--- START Text block ---

Question

Suppose that there are two types of tickets to a show: advance and same-day. Advance tickets cost $35 and same-day tickets $30 cost. For one performance, there were 35 tickets sold in all, and the total amount paid for them was $1150. How many tickets of each type were sold?

Answer 1

The number of same-day tickets sold is 15

The number of advance ticket sold is 20

Explanation:

Given as :

The cost of each Advance ticket = $35

The cost of each same-day ticket = $30

The total cost of the tickets sold = $1150

The total number of tickets sold = 35

Let The number of advance ticket sold = a

And The number of same-day ticket sold = s

Now, According to question

The total number of tickets sold =The number of advance ticket sold + The number of same-day ticket sold

I.e a + s = 35 .....A

The total number of tickets sold = The cost of each Advance ticket × The number of advance ticket sold + The cost of each same-day ticket × The number of same-day ticket sold

I.e $35 a + $30 s = $1150

or, 35 a + 30 s = 1150 .......B

Now, solving eq A and B

35 × ( a + s) - ( 35 a + 30 s ) = 35 × 35 - 1150

or, ( 35 a - 35 a ) + ( 35 s - 30 s ) = 1225 - 1150

or, 0 + 5 s = 75

∴ s =
`(75)/(5)`

I.e s = 15

So, The number of same-day tickets sold = s = 15

Put the value of s in Eq A

So, a + 15 = 35

∴ a = 35 - 15

I.e a = 20

So, The number of advance ticket sold = a = 20

Hence The number of same-day tickets sold is 15

And The number of advance ticket sold is 20 Answer

--- END Text block ---
--- START Supplied data ---

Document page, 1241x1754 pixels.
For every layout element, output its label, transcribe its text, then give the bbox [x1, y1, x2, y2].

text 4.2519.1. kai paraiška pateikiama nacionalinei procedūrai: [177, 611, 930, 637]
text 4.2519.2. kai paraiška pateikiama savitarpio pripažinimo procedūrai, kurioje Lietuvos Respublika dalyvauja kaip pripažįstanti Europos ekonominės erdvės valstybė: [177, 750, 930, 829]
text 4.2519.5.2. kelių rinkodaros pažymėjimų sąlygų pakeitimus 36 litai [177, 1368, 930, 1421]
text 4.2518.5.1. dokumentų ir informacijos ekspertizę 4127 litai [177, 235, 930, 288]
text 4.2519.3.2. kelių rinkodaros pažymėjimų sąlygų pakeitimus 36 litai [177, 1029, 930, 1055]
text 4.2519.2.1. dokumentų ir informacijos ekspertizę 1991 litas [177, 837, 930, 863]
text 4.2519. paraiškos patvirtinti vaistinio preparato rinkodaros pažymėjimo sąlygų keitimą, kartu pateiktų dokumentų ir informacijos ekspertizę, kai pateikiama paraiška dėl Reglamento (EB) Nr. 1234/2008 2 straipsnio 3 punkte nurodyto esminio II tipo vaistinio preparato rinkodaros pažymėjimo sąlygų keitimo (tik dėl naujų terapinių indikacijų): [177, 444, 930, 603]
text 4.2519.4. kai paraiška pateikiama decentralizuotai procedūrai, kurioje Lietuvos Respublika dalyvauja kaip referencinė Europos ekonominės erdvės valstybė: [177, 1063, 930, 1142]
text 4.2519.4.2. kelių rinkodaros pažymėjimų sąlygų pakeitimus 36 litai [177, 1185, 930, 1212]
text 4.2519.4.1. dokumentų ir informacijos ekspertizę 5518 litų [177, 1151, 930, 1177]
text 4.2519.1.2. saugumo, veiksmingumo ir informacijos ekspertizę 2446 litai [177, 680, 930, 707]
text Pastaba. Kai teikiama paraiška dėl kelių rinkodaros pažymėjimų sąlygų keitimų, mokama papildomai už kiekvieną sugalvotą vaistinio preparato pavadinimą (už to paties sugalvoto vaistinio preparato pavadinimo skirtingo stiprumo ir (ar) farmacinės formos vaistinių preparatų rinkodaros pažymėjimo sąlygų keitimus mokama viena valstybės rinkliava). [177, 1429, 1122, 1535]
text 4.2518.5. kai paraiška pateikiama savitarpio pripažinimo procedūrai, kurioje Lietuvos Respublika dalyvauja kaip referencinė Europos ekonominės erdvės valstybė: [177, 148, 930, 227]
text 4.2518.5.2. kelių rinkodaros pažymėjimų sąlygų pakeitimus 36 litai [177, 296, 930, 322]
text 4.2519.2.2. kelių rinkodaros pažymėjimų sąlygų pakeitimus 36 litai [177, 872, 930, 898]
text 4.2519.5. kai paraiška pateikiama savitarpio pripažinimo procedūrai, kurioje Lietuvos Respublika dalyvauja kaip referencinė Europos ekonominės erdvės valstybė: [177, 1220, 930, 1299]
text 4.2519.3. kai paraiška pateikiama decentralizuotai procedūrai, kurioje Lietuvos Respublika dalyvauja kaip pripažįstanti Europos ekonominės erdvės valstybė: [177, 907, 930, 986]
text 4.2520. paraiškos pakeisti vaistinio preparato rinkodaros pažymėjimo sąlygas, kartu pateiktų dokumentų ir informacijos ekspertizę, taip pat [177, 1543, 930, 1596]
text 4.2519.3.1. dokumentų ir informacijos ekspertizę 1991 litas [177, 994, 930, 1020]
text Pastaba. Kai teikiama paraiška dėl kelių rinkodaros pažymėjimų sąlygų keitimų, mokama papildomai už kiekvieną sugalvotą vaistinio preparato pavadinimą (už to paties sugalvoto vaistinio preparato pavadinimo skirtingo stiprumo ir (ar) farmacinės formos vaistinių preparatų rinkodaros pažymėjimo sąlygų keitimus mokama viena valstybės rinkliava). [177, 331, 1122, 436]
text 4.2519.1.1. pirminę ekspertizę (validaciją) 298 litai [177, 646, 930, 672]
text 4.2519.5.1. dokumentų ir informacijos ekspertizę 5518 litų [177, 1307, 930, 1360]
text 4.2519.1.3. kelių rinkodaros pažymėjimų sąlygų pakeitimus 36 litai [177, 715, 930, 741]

--- END Supplied data ---

● **Directions**
#1 Answer these questions from the ticket problem, each on its own line:
(a) What does each advance ticket cost?
(b) How many tickets were sold in all for the performance?
(c) How many same-day tickets were sold?
#2 Print the part of the ticket problem from "Suppose that there" to "type were sold?", word for word.

● **Correct answers**
#1
(a) $35
(b) 35
(c) 15

#2
Suppose that there are two types of tickets to a show: advance and same-day. Advance tickets cost $35 and same-day tickets $30 cost. For one performance, there were 35 tickets sold in all, and the total amount paid for them was $1150. How many tickets of each type were sold?